Mike StephensJanuary 15, 2018 01:44 pm
What WAS obvious is always easier for a defendant to fight as they can often come up with an expert who has trouble imagining what they thought was obvious at the time of the invention. For example, today many scientists would think that in late 1980’s it was obvious to engineer corn plants to make them resistant to insects by inserting Bt genes. However, in early 1989 no-one could engineer corn plants with GM technology to make a viable plant. My experience was that defendants then used experts to try to pursued jury’s that this was possible and hence the inventions were obvious. It is usual that it’s a battle to convince the jury or judge who’s expert is more believable; with both sides trying to impeach the other sides witnesses to negate their testimony. In the case I mention above the defendants lost. It appears in the case mentioned in this article the same defendants won. So much about defending patents is not about the simple facts but how it is argued – hence the value of good legal representation.
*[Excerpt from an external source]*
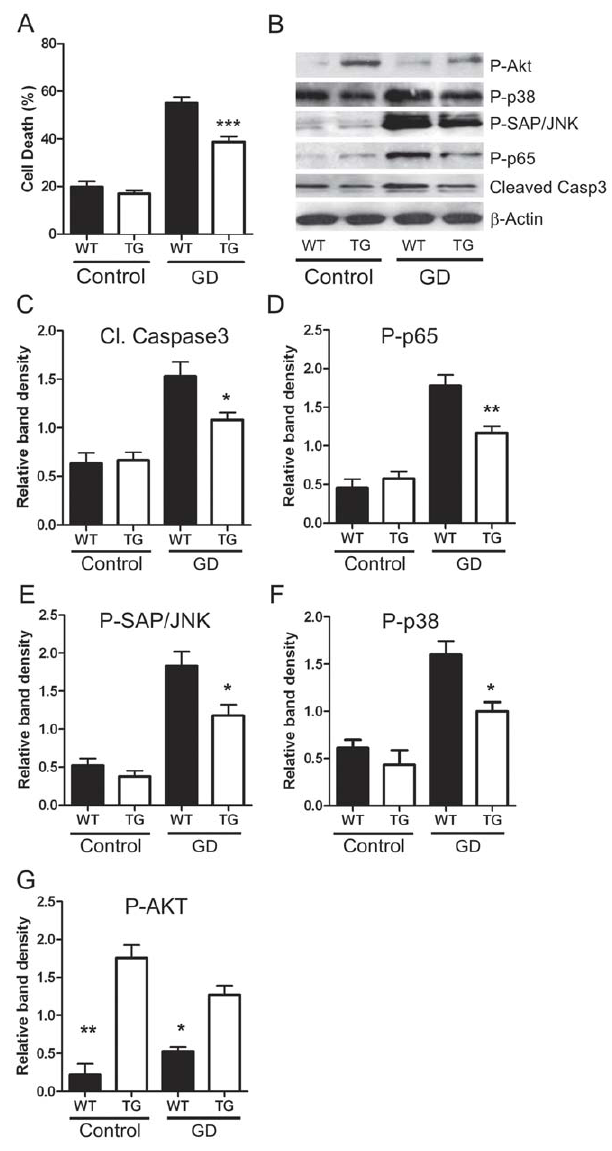
Figure 6. Over-expression of DSCR1 is protective in neurons during glucose deprivation (GD) invitro . DSCR1-TG neurons (white bars) exhibited an improved survival compared with WT (black bars) following 24 h exposure to GD (A). This protection was preceded at 12 h by reduced expression of cleaved caspase-3, P-p65, P-SAP/JNK and P-p38 MAPK (B–F). P-AKT was higher in DSCR1-TG than WT neurons under control conditions and this difference was maintained after GD (B,G). Data are presented as mean 6 SEM; *P , 0.05, **P , 0.01, ***P , 0.001.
AnonJanuary 12, 2018 10:41 am
While I recognize that this is just a nit, but is anyone else irritated by the extensive use of the acronym “POSA?”
The legal term is PHOSITA.
The case uses the proper term – see section IV. A.:
“A patent claim is invalid as obvious “if the differences between the subject matter sought to be patented and the prior art are such that the subject matter as a whole would have been obvious at the time the invention was made to a [PHOSITA].” 35 U.S.C. § 103(a) (2006).”